After two years, we can safely confirm that Spain has an FDI system in place that is broadly effective and remarkably pragmatic (certainly compared with its competition law counterpart). However, the past two years have also shed light on some potential issues and areas where pending market guidance from the MoICT will be very welcome. These include the following:

  • The broad scope of Act 19/2003 has arguably resulted in too many notifications. The expansive scope of the regime, coupled with the breadth and ambiguity of certain mandatory sectors, has resulted in a myriad of clearly benign deals being notified. The MoICT appears to be comfortable with this state of affairs, noting that (i) the overarching objective is preventing a single potentially problematic transaction going unreviewed, (ii) case handlers are always available to discuss (which is, in our experience, both correct and commendable) and (iii) the reviews are swift (which tends to be the case, at least for unproblematic transactions). However, Spain is yet to prohibit a single transaction in the application of its FDI Act, and, according to the figures of the MoICT, 82% of the transactions reported to the authority in 2021 were authorized in a cursory Phase I-like “consultation”. Such remarkably low levels of intervention probably constitute an indication that the thresholds are set too low.
  • The priority attached to the residence of the acquirer is bound to lead to problems. If, say, Vladimir Putin started living in Budapest, any acquisition he would make in Spain would benefit from the de minimis regime for EEA residents.
  • The authority is adopting a number of potentially contra legem stands, including the following:
    • Asset deals: whereas Act 19/2003 only subjects investments leading to (antitrust/EUMR-like) control to an obligation to file, the MICT appears to be of the view that asset deals are potentially in scope.
    • Jurisdiction: whereas Act 19/2003 appears to establish mandatory merger control like thresholds, in practice, transactions meeting those thresholds “only” trigger a consultation.

Further detailed guidance is urgently needed. As of 19 December 2022, the horizontally applicable system still relies on the few articles, which the revamped Act 19/2003 devotes to FDI. Precedent is mostly not public. The Spanish government appears not to be in a rush to approve Spain’s Implementing Regulation (the “Decreto de Inversiones”). As a result, counsel is heavily relying on a Draft Implementing Regulation (“Proyecto de Decreto de Inversiones”) which is not yet in force but which appears to consolidate the practice of the authority (for more information on this, click here)

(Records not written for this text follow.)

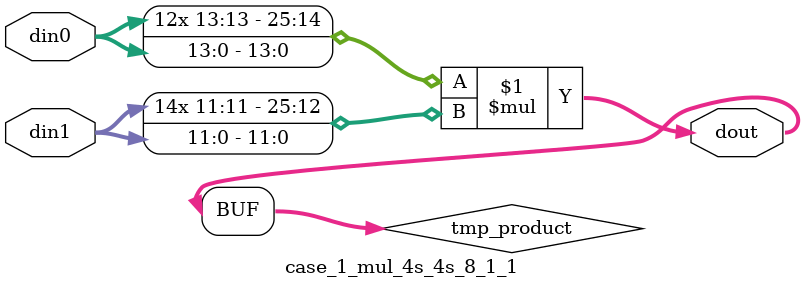
<source format=v>

`timescale 1 ns / 1 ps

 (* use_dsp = "no" *)  module case_1_mul_4s_4s_8_1_1(din0, din1, dout);
parameter ID = 1;
parameter NUM_STAGE = 0;
parameter din0_WIDTH = 14;
parameter din1_WIDTH = 12;
parameter dout_WIDTH = 26;

input [din0_WIDTH - 1 : 0] din0; 
input [din1_WIDTH - 1 : 0] din1; 
output [dout_WIDTH - 1 : 0] dout;

wire signed [dout_WIDTH - 1 : 0] tmp_product;



























assign tmp_product = $signed(din0) * $signed(din1);








assign dout = tmp_product;





















endmodule

</source>
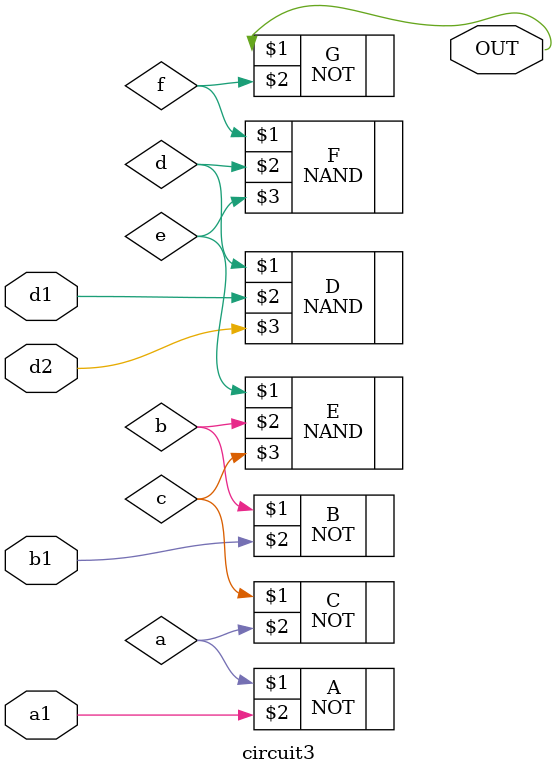
<source format=v>
module circuit3(input a1, b1, d1, d2, output OUT);

wire a, b, c, d, e, f;

NOT A(a, a1);
NOT B(b, b1);
NOT C(c, a);
NAND D(d, d1, d2);
NAND E(e, b, c);
NAND F(f, d, e);
NOT G(OUT, f);


endmodule

</source>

This note has been prepared by the following Pérez-Llorca lawyers:

Pablo Figueroa Alejandra González-Concheiro
 Pablo Figueroa  Alejandra González-Concheiro



1As amended by the following:
(a) Royal Decree-law 8/2020, of 17 March 2020, regulating urgent extraordinary measures to deal with the economic and social impact of COVID-19;
(b) Royal Decree-law 11/2020, of 31 March 2020, regarding the adoption of additional urgent measures in the social and economic field to deal with COVID-19 (the “RDL 11/2020”); and
(c) Royal Decree-law 34/2020, of 17 November 2020, regulating urgent measures to support business solvency and the energy sector, and on tax matters.

2Council Regulation (EC) No 139/2004 of 20 January 2004 on the control of concentrations between undertakings (the EC Merger Regulation).

3Commission Consolidated Jurisdictional Notice under Council Regulation (EC) No 139/2004 on the control of concentrations between undertakings (2008/C 95/01).

4More precisely, the Spanish FDI regulations cross-refer to Article 7(2) of the Spanish Competition Act which is interpreted, in turn, in accordance with the Consolidated Jurisdictional Notice.

5Spanish FDI rules, as they stand today, look at residence, not nationality.

6There is no express indication in the law as to (i) whether the above 25% should be computed individually or in aggregate, or (ii) what should be considered to be a Non-EU/EFTA resident when the investor is a fund acting through its general partner or managing or advisory entity.

7In order to determine the existence of such control, the criteria set out in the EUMR / the European Commission’s ‘Consolidated Jurisdictional Notice’ apply.